* begin *

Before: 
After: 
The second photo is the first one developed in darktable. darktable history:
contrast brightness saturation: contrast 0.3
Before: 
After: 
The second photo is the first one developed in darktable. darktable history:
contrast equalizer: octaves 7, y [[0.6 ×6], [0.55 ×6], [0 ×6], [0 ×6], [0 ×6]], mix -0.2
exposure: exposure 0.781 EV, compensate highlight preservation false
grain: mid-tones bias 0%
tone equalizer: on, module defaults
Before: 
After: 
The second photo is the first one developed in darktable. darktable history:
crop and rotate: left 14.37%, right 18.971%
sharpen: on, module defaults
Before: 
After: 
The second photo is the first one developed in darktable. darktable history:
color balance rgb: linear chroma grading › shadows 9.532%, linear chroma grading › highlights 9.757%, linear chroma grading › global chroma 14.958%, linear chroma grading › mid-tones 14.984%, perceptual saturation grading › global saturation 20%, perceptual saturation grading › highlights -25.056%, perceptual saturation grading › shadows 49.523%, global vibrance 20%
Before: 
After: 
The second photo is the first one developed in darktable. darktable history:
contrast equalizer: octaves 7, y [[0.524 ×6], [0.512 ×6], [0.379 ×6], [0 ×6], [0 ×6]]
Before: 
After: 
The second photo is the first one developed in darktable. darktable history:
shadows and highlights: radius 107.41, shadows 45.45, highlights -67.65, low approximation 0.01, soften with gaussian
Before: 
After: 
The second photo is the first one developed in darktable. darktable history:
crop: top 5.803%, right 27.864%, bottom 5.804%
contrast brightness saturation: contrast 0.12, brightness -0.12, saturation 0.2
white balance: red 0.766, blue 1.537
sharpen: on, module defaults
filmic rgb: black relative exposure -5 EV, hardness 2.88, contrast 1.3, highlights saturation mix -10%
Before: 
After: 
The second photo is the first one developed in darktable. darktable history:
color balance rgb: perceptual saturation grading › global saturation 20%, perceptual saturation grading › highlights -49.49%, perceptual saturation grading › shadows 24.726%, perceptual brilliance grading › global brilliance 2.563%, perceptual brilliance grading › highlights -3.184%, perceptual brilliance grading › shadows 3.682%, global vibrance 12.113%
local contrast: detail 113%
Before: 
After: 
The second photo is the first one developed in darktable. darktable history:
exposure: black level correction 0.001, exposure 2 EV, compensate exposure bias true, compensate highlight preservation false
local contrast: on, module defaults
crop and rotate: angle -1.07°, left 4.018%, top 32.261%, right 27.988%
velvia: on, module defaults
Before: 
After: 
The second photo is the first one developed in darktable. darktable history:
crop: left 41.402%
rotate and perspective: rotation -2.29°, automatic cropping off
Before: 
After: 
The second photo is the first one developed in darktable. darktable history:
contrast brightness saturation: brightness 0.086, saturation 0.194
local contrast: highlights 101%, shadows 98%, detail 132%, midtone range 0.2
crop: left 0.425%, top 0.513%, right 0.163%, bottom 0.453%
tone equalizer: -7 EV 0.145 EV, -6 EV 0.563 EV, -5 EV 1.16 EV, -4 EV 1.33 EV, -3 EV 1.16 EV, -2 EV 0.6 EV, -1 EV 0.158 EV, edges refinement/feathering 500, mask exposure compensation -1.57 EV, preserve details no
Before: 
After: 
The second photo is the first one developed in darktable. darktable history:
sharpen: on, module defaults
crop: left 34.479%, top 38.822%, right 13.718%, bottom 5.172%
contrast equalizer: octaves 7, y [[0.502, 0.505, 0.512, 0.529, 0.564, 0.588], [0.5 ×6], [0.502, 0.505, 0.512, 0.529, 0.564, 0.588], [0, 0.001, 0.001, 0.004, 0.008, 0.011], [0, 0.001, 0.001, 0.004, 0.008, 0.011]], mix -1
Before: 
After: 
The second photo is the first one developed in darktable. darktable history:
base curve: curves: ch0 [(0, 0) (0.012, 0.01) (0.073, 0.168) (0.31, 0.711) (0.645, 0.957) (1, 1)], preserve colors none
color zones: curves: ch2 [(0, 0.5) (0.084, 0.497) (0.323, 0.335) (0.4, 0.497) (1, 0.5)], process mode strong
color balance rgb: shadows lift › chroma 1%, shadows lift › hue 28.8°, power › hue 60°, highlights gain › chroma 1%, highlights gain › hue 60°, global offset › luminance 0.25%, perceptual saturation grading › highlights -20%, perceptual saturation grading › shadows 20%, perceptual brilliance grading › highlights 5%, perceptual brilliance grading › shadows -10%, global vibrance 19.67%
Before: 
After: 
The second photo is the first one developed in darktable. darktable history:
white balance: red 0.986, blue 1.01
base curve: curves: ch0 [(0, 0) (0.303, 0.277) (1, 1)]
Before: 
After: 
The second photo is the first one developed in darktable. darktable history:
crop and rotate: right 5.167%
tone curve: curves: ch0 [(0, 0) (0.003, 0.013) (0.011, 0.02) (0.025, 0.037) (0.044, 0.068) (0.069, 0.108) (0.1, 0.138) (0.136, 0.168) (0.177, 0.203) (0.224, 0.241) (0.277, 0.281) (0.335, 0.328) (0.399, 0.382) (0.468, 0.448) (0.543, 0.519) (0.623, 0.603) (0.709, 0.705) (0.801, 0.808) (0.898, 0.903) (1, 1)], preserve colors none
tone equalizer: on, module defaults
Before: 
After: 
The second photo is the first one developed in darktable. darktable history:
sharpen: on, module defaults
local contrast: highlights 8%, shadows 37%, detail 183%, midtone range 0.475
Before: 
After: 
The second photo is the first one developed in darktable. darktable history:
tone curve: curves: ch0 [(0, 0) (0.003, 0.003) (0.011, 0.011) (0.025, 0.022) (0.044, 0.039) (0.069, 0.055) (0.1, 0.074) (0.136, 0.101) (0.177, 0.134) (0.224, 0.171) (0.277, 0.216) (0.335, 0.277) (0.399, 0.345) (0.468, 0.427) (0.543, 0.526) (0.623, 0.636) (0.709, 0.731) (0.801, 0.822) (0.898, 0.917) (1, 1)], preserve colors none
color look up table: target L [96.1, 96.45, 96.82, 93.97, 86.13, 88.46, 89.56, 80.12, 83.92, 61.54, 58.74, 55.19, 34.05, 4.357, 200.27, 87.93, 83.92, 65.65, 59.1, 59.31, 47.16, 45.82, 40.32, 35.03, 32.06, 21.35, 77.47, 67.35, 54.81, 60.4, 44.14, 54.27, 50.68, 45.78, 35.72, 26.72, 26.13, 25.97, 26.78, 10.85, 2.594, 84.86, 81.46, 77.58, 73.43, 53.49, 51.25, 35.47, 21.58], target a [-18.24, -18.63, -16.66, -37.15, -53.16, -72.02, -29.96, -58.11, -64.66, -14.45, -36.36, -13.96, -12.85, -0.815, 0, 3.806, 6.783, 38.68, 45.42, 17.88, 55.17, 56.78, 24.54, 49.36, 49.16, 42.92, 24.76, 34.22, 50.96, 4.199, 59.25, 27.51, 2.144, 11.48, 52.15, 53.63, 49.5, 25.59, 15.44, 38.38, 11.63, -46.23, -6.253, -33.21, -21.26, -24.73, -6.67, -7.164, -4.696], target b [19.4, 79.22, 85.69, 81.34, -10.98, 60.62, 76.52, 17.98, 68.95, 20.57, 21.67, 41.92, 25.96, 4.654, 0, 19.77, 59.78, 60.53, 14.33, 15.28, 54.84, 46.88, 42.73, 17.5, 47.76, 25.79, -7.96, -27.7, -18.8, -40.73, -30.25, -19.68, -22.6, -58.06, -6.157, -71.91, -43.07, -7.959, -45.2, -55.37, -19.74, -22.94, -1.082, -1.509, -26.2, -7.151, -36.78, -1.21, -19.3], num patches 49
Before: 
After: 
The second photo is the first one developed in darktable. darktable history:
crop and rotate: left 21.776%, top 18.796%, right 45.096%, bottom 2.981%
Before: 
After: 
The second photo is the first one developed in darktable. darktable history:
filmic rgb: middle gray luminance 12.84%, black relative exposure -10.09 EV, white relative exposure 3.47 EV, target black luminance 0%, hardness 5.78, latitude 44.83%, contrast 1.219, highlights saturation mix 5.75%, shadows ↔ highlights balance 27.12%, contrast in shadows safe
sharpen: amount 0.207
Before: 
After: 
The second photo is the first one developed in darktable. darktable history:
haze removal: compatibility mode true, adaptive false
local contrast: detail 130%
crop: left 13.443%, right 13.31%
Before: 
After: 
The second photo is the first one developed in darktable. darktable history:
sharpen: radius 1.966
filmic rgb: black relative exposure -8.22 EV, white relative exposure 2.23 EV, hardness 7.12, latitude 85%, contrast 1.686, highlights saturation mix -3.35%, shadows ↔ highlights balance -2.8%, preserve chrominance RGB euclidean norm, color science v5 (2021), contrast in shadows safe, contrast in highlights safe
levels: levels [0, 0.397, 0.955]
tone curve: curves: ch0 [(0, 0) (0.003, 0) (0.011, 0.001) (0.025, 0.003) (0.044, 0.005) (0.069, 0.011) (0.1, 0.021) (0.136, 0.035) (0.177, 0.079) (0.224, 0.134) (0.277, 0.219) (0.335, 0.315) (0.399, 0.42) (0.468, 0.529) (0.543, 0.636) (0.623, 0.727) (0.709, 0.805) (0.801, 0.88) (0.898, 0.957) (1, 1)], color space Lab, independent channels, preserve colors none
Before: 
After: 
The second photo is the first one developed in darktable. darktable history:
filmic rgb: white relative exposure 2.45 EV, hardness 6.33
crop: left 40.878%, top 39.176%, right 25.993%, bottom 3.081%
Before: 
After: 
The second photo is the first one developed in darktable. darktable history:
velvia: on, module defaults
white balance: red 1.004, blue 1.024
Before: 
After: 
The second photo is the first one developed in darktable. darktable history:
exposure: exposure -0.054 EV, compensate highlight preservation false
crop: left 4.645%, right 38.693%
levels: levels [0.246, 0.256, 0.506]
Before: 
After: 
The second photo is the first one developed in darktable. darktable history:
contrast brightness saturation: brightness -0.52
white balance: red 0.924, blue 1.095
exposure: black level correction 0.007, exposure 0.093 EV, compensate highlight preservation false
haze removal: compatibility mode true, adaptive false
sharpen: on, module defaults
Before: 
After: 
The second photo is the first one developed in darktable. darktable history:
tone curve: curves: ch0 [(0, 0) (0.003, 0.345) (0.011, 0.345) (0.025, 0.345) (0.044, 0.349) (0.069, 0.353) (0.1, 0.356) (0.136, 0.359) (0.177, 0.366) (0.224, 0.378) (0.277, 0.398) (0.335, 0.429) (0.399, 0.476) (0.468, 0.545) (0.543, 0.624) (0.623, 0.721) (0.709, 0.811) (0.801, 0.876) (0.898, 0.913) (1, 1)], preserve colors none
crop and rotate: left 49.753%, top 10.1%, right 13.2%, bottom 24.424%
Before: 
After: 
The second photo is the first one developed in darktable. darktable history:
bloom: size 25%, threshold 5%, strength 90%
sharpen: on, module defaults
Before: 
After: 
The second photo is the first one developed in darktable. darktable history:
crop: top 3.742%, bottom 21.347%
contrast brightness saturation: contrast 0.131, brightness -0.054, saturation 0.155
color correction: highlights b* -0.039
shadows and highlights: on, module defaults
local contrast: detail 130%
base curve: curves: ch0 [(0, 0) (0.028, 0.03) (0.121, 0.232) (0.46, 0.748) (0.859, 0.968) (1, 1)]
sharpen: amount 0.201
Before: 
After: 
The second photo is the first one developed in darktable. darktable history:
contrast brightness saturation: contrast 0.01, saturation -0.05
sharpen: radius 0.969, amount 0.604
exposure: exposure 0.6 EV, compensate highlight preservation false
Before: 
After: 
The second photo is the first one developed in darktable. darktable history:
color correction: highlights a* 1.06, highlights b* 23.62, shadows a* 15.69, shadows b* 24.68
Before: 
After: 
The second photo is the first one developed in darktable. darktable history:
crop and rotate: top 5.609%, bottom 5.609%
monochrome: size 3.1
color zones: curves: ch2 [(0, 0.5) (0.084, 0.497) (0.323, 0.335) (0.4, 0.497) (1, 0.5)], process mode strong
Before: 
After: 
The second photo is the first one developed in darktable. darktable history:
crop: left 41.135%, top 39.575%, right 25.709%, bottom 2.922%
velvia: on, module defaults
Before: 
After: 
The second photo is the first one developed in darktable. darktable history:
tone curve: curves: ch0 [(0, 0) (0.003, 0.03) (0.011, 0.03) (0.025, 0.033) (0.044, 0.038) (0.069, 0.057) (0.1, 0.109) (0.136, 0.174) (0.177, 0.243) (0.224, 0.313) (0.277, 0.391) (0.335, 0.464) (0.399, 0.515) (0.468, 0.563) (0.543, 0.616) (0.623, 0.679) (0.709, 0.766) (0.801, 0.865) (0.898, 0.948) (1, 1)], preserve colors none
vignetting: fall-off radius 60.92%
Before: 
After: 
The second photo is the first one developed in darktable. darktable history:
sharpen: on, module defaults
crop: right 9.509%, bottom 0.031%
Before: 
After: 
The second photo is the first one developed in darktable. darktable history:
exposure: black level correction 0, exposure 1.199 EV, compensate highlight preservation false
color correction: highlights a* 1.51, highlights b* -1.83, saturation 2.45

* end *

Rewrite the data from the start through the line containing "shadows and highlights: radius", swapping "developed" for "processed" and leaving everything else unchanged.

Before: 
After: 
The second photo is the first one processed in darktable. darktable history:
contrast brightness saturation: contrast 0.3
Before: 
After: 
The second photo is the first one processed in darktable. darktable history:
contrast equalizer: octaves 7, y [[0.6 ×6], [0.55 ×6], [0 ×6], [0 ×6], [0 ×6]], mix -0.2
exposure: exposure 0.781 EV, compensate highlight preservation false
grain: mid-tones bias 0%
tone equalizer: on, module defaults
Before: 
After: 
The second photo is the first one processed in darktable. darktable history:
crop and rotate: left 14.37%, right 18.971%
sharpen: on, module defaults
Before: 
After: 
The second photo is the first one processed in darktable. darktable history:
color balance rgb: linear chroma grading › shadows 9.532%, linear chroma grading › highlights 9.757%, linear chroma grading › global chroma 14.958%, linear chroma grading › mid-tones 14.984%, perceptual saturation grading › global saturation 20%, perceptual saturation grading › highlights -25.056%, perceptual saturation grading › shadows 49.523%, global vibrance 20%
Before: 
After: 
The second photo is the first one processed in darktable. darktable history:
contrast equalizer: octaves 7, y [[0.524 ×6], [0.512 ×6], [0.379 ×6], [0 ×6], [0 ×6]]
Before: 
After: 
The second photo is the first one processed in darktable. darktable history:
shadows and highlights: radius 107.41, shadows 45.45, highlights -67.65, low approximation 0.01, soften with gaussian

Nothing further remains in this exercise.